## Extracted information
****
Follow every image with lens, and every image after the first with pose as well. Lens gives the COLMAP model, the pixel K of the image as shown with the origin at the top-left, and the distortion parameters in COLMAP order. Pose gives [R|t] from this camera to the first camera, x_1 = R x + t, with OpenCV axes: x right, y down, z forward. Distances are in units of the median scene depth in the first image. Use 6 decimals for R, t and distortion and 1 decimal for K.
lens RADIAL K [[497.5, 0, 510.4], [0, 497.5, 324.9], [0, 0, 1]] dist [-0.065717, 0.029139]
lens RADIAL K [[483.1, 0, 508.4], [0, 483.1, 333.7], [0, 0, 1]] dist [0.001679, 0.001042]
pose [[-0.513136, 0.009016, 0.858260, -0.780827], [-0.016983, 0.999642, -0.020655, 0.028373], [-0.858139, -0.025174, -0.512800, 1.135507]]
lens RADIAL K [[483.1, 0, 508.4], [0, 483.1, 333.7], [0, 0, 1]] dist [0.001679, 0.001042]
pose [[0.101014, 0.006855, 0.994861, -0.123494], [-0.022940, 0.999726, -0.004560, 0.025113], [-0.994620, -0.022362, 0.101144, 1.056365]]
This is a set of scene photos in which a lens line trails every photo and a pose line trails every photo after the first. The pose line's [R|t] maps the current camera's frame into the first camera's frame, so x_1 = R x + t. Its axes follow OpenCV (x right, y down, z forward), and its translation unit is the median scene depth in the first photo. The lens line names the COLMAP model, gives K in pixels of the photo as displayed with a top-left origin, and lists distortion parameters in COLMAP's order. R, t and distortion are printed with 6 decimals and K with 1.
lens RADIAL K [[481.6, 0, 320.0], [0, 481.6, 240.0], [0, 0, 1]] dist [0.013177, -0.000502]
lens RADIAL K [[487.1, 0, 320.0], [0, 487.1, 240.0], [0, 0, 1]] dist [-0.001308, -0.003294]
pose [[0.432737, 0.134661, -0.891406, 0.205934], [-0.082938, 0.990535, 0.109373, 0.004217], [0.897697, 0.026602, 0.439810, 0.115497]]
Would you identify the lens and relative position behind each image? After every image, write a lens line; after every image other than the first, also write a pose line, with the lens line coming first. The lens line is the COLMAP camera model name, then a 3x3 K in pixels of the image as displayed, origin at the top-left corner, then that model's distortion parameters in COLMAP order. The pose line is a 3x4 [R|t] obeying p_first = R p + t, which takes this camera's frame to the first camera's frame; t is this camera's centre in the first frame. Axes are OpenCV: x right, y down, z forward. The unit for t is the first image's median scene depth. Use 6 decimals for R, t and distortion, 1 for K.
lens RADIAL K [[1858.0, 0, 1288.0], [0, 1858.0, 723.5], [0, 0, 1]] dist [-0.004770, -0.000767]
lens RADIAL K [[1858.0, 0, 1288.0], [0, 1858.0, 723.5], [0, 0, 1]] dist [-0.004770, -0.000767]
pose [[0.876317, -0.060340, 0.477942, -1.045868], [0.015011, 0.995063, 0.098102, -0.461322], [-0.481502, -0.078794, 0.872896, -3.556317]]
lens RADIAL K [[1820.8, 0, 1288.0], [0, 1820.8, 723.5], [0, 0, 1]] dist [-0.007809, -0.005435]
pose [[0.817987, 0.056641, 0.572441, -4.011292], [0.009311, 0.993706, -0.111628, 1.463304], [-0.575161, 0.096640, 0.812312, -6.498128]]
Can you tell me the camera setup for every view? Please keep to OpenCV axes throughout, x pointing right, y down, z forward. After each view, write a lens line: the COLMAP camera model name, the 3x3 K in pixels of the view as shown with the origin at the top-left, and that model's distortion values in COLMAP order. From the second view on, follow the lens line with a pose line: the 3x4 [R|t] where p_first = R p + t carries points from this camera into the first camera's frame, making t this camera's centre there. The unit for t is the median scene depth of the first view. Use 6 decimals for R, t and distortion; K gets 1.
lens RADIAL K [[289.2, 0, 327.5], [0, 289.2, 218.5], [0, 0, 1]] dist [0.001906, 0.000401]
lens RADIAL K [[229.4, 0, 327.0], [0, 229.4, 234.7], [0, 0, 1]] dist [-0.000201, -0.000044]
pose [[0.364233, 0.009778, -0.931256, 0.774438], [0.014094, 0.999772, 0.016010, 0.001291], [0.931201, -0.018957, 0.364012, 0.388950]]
****
## Assignment
An exact copy of all the records is the expected answer.

## Response
Follow every image with lens, and every image after the first with pose as well. Lens gives the COLMAP model, the pixel K of the image as shown with the origin at the top-left, and the distortion parameters in COLMAP order. Pose gives [R|t] from this camera to the first camera, x_1 = R x + t, with OpenCV axes: x right, y down, z forward. Distances are in units of the median scene depth in the first image. Use 6 decimals for R, t and distortion and 1 decimal for K.
lens RADIAL K [[497.5, 0, 510.4], [0, 497.5, 324.9], [0, 0, 1]] dist [-0.065717, 0.029139]
lens RADIAL K [[483.1, 0, 508.4], [0, 483.1, 333.7], [0, 0, 1]] dist [0.001679, 0.001042]
pose [[-0.513136, 0.009016, 0.858260, -0.780827], [-0.016983, 0.999642, -0.020655, 0.028373], [-0.858139, -0.025174, -0.512800, 1.135507]]
lens RADIAL K [[483.1, 0, 508.4], [0, 483.1, 333.7], [0, 0, 1]] dist [0.001679, 0.001042]
pose [[0.101014, 0.006855, 0.994861, -0.123494], [-0.022940, 0.999726, -0.004560, 0.025113], [-0.994620, -0.022362, 0.101144, 1.056365]]
This is a set of scene photos in which a lens line trails every photo and a pose line trails every photo after the first. The pose line's [R|t] maps the current camera's frame into the first camera's frame, so x_1 = R x + t. Its axes follow OpenCV (x right, y down, z forward), and its translation unit is the median scene depth in the first photo. The lens line names the COLMAP model, gives K in pixels of the photo as displayed with a top-left origin, and lists distortion parameters in COLMAP's order. R, t and distortion are printed with 6 decimals and K with 1.
lens RADIAL K [[481.6, 0, 320.0], [0, 481.6, 240.0], [0, 0, 1]] dist [0.013177, -0.000502]
lens RADIAL K [[487.1, 0, 320.0], [0, 487.1, 240.0], [0, 0, 1]] dist [-0.001308, -0.003294]
pose [[0.432737, 0.134661, -0.891406, 0.205934], [-0.082938, 0.990535, 0.109373, 0.004217], [0.897697, 0.026602, 0.439810, 0.115497]]
Would you identify the lens and relative position behind each image? After every image, write a lens line; after every image other than the first, also write a pose line, with the lens line coming first. The lens line is the COLMAP camera model name, then a 3x3 K in pixels of the image as displayed, origin at the top-left corner, then that model's distortion parameters in COLMAP order. The pose line is a 3x4 [R|t] obeying p_first = R p + t, which takes this camera's frame to the first camera's frame; t is this camera's centre in the first frame. Axes are OpenCV: x right, y down, z forward. The unit for t is the first image's median scene depth. Use 6 decimals for R, t and distortion, 1 for K.
lens RADIAL K [[1858.0, 0, 1288.0], [0, 1858.0, 723.5], [0, 0, 1]] dist [-0.004770, -0.000767]
lens RADIAL K [[1858.0, 0, 1288.0], [0, 1858.0, 723.5], [0, 0, 1]] dist [-0.004770, -0.000767]
pose [[0.876317, -0.060340, 0.477942, -1.045868], [0.015011, 0.995063, 0.098102, -0.461322], [-0.481502, -0.078794, 0.872896, -3.556317]]
lens RADIAL K [[1820.8, 0, 1288.0], [0, 1820.8, 723.5], [0, 0, 1]] dist [-0.007809, -0.005435]
pose [[0.817987, 0.056641, 0.572441, -4.011292], [0.009311, 0.993706, -0.111628, 1.463304], [-0.575161, 0.096640, 0.812312, -6.498128]]
Can you tell me the camera setup for every view? Please keep to OpenCV axes throughout, x pointing right, y down, z forward. After each view, write a lens line: the COLMAP camera model name, the 3x3 K in pixels of the view as shown with the origin at the top-left, and that model's distortion values in COLMAP order. From the second view on, follow the lens line with a pose line: the 3x4 [R|t] where p_first = R p + t carries points from this camera into the first camera's frame, making t this camera's centre there. The unit for t is the median scene depth of the first view. Use 6 decimals for R, t and distortion; K gets 1.
lens RADIAL K [[289.2, 0, 327.5], [0, 289.2, 218.5], [0, 0, 1]] dist [0.001906, 0.000401]
lens RADIAL K [[229.4, 0, 327.0], [0, 229.4, 234.7], [0, 0, 1]] dist [-0.000201, -0.000044]
pose [[0.364233, 0.009778, -0.931256, 0.774438], [0.014094, 0.999772, 0.016010, 0.001291], [0.931201, -0.018957, 0.364012, 0.388950]]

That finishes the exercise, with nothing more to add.